„Als ob er tot wäre”…
Zuweilen erscheinen wunderbare Bücher, die man aber insofern kaum rezensieren kann, weil daraus zwangsläufig ein Essay würde; anders ließe sich auch dieser sehr kluge und facettenreiche Band im Grunde kaum besprechen, worin auf Derridas Die Postkarte geantwortet wird, also gleichsam nicht über ihn, sondern mit ihm sprechend, dennoch um ein Ganzes ringend: essayistisches Glossar entspricht dem paradoxen Anspruch, den man durchaus erfüllte.
Der Band widerlegt dabei Derridas Prognose: „Nach meinem Tod wird nichts mehr übrig bleiben. Ausgenommen das, was in den Pflichtbeständen der Bibliotheken verwaltet wird”, so sagte dieser kurz vor seinem Tod, was Englert in der taz als teilweise eingetreten schildert: „Heute, zehn Jahre nach dem Tod Derridas, der einmal der weltweit meistzitierte Philosoph war, ist es in akademischen Gefilden etwas still um ihn geworden. Das liegt vornehmlich daran, dass sich heillos verschulte Studiengänge unseres Universitätssystems nur schlecht mit seinen rigorosen und artistischen Gedankengängen vertragen.”1 Immerhin im Umfeld des Soziotops der Universität aber hat sein Denken, wie der vorliegende Band beweist, Raum, die „»Dekonstruktion« ist kein Thema für Prüffächer” (Englert), d’accord, aber Universitäten sind manchmal besser als ihr Ruf.
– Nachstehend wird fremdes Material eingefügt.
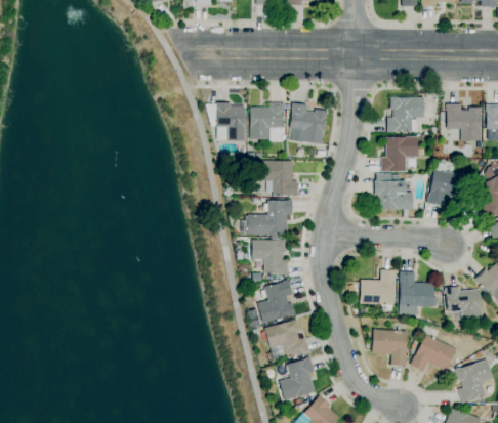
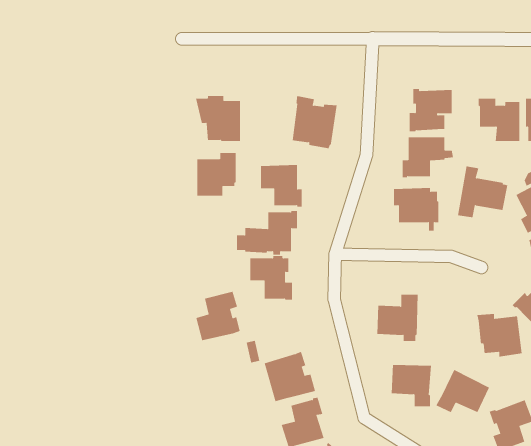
building: [250,102,284,139] -> [196,153,236,196]
building: [400,272,437,315] -> none
building: [257,281,295,323] -> [196,291,240,341]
Auf das Sperrige, das in seiner Resistenz wider nicht nur Verschulung sich bewährt, gehen einige der Beiträge ein, so Peter Zeillinger, der auf das ernste Spiel hinweist, daß zwischen Anführungszeichen und Klammern sich eben keine Aussage finde, das Ganze bei Derrida kein Buch ergebe, ja: nicht einmal ein Ganzes. Auch Pohn-Lauggas schreibt über die Absenz eines Schlüssels.
Auf die genialen Volten, daß und wie bei Derrida gemäß dem Frontispiz einer Schrift aus dem dreizehnten Jahrhundert, das in der Boldleian Library zu Oxford aufbewahrt wird und Grundlage der Umschlagillustration seiner Postkarten (wie auch dieses Bandes) ist, Sokrates plötzlich schreibt, Platon aber das Schreiben irritiert, geht Jochen Hörisch lesenswert ein. Unter anderem auf Amerika als Schauplatz der Dekonstruktion wie auch ihres Verfalls (ist sie doch verschulbar?) bezieht sich Metzger, der als Derridas Übersetzer sehr scharf und mit wunderbarem Verständnis für Derridas Idiomatik diesem in der Tat antwortet – ein tragischer Text, weil er Derrida gewiß Freude gemacht hätte. Die hier erbarmungslose Zeit spielt auch bei Beat Wyss eine Rolle, Schreiben sei diese, doch als zeitlose Zeit:
„Es steht geschrieben, heißt es. Ein Text ist nunc stans, er unterbricht den Zeitfluss […]. Schreiben ist zeitlose, in Buchstaben gefasste Zeit, eine Pause von Zeichen, die schon vorlagen.”
„Als ob er tot wäre”, so schreibt Artur R. Boelderl hingegen seine geistreiche Replik auf Derrida, natürlich mit der sich gleichsam durch die Zeit verändert habenden Schrift As If I Were Dead im Blick, wobei ihm eine ingeniöse Verschlingung von Poesie und Dekonstruktion glückt. Auch Anna Babkas wunderbare Beschreibung der „Krankheit als Leidenschaft am/des Logos als Liebesbrief” ist brillant … und kommt mit Derrida wie alle Beiträger darum zu keinem Ende..
So man auch nicht leicht mit diesem Band, schon gar nicht im Rahmen einer Rezension. Lesenswert, klug, erfreulich.